◆ **Exercise data**:

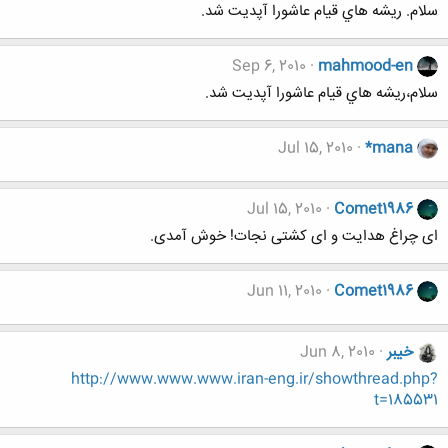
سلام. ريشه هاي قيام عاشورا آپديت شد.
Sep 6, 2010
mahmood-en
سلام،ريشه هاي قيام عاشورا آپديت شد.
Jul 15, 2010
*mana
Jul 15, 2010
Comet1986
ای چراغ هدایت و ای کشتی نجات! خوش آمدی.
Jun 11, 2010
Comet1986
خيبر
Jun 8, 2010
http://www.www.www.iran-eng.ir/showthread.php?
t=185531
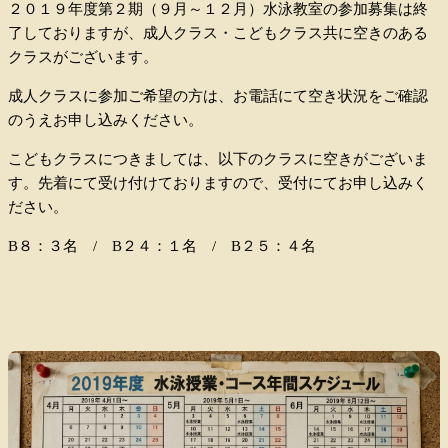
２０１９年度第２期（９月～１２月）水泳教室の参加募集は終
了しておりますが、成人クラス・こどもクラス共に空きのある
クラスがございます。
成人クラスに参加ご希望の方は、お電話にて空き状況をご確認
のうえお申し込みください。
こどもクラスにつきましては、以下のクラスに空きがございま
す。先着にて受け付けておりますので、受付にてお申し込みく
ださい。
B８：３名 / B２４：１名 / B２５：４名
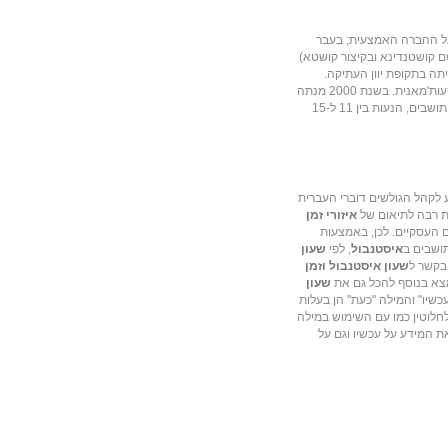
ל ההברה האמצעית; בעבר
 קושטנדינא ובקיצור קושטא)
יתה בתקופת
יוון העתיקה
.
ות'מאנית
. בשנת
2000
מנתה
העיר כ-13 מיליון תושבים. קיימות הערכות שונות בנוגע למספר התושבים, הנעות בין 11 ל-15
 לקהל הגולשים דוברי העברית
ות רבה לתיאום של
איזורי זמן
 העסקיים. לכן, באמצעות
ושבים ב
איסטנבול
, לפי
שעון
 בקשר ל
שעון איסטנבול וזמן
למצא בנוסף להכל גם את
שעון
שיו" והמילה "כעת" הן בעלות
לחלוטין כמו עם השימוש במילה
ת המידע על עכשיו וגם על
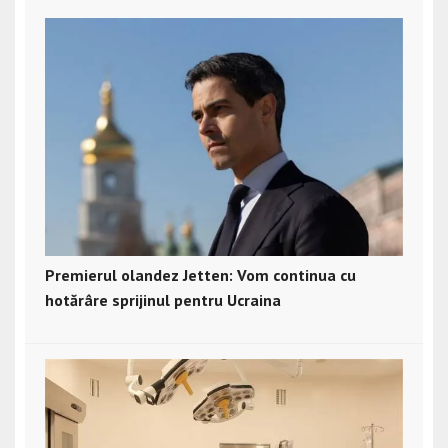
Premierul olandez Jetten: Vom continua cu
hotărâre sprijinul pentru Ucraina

...

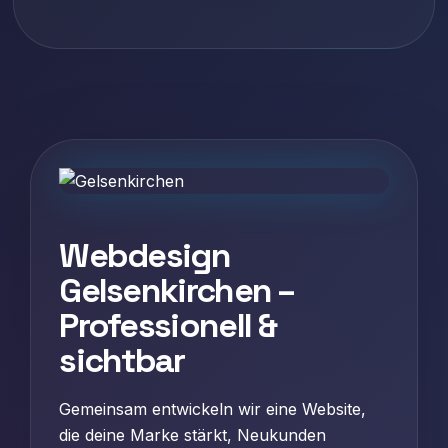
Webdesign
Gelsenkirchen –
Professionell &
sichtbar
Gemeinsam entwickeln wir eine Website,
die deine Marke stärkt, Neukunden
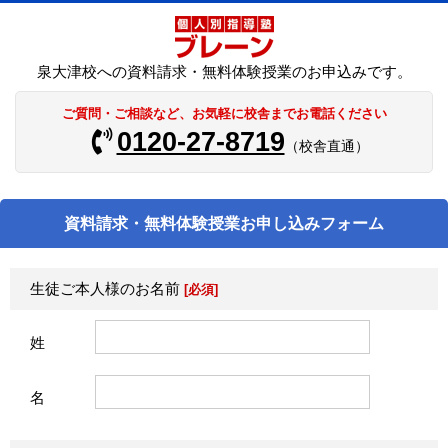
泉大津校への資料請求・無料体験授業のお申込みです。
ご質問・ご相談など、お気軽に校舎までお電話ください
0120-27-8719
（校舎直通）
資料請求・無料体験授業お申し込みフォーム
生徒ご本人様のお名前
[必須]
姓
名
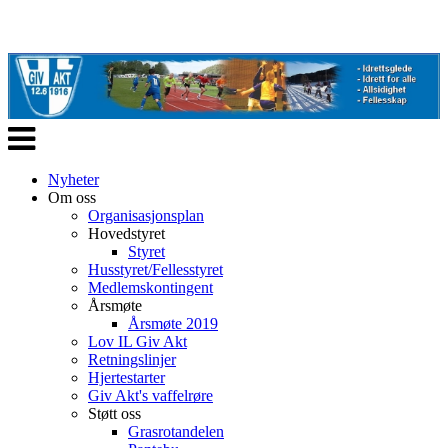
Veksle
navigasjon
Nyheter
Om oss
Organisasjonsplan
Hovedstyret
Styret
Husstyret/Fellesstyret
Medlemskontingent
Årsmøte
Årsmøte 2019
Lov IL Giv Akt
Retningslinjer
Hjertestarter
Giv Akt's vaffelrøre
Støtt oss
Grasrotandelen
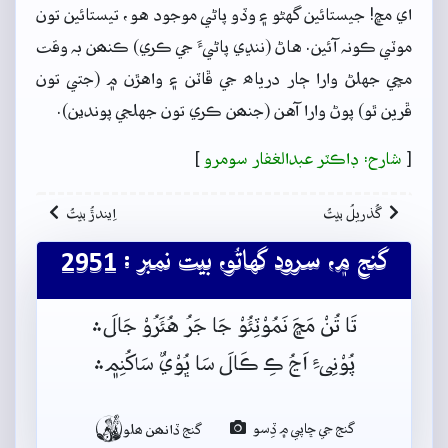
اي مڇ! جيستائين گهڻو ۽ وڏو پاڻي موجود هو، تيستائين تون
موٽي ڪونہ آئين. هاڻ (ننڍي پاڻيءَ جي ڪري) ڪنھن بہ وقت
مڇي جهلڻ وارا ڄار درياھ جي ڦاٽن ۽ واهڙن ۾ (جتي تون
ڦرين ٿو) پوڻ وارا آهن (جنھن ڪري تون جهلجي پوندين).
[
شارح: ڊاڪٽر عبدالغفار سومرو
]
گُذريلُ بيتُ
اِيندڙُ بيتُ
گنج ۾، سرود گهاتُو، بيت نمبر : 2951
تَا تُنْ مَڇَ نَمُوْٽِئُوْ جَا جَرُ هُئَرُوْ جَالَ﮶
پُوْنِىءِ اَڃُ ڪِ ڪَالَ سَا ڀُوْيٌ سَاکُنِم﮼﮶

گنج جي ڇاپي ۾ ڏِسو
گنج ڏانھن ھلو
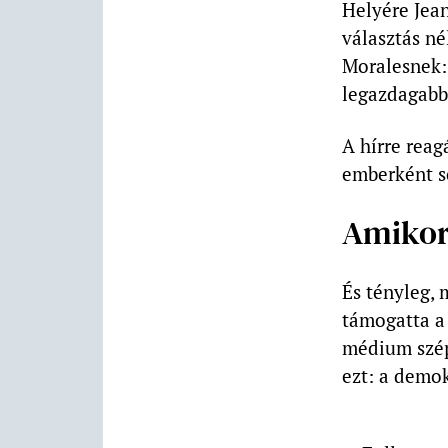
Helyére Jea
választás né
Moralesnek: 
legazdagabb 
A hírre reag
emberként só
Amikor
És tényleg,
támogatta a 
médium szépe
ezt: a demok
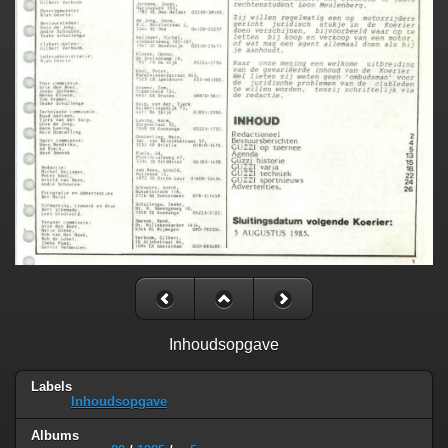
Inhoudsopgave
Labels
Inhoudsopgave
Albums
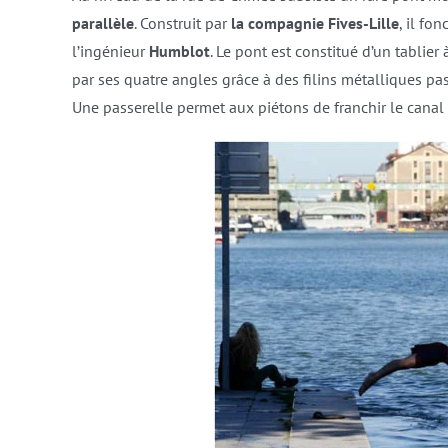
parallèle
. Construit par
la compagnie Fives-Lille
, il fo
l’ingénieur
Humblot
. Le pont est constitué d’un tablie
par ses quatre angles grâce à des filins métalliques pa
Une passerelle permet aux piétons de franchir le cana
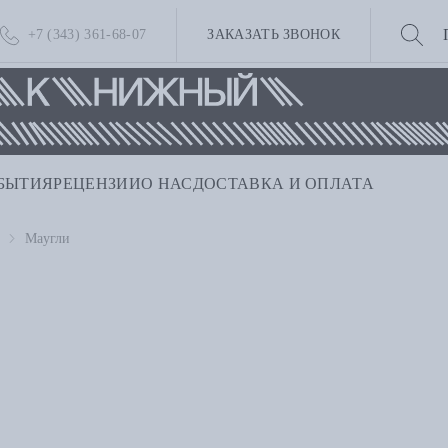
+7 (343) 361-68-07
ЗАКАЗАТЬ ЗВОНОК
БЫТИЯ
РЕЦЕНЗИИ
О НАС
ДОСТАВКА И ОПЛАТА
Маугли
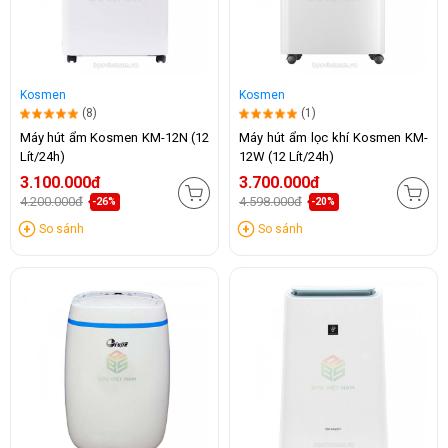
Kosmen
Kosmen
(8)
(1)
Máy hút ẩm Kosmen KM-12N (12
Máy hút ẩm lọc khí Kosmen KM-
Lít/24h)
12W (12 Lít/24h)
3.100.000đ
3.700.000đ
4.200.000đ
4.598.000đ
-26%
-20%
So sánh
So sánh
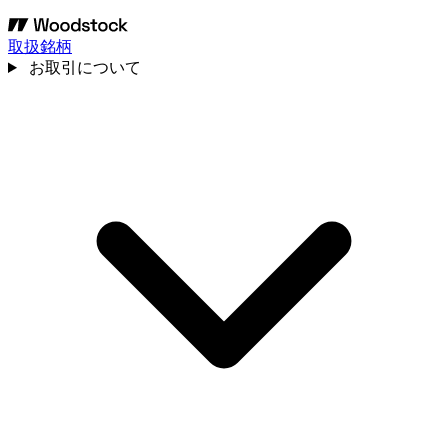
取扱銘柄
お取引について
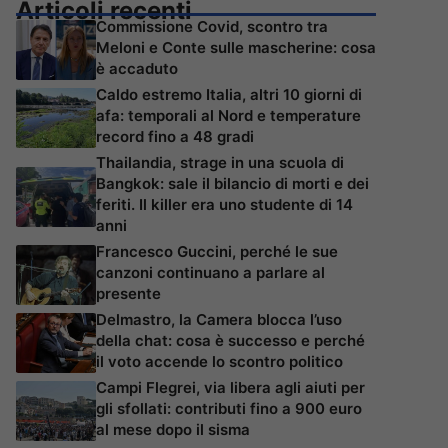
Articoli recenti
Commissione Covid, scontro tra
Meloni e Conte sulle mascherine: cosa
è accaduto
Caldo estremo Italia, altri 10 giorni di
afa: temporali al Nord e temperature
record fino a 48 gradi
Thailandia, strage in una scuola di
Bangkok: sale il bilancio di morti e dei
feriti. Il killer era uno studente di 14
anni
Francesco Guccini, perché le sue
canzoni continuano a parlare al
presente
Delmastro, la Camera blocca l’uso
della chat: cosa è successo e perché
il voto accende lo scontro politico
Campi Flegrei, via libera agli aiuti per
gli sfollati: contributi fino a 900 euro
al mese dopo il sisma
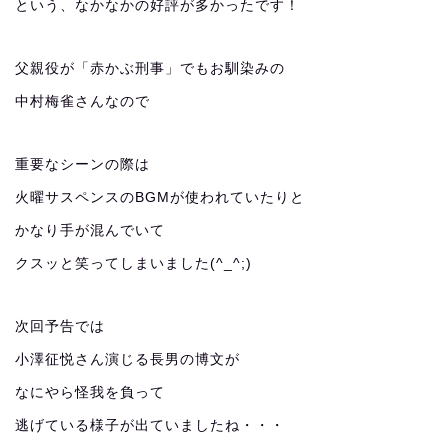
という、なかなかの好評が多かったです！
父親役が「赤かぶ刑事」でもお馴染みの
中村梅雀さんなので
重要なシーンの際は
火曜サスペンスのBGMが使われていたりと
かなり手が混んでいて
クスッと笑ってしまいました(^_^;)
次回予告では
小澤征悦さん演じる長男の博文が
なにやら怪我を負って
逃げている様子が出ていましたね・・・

◆ **Task brief**: Pick out every line in the rows above that contains the word "سلام", and copy each one.

◆ **Answer box**:
سلام. ريشه هاي قيام عاشورا آپديت شد.
سلام،ريشه هاي قيام عاشورا آپديت شد.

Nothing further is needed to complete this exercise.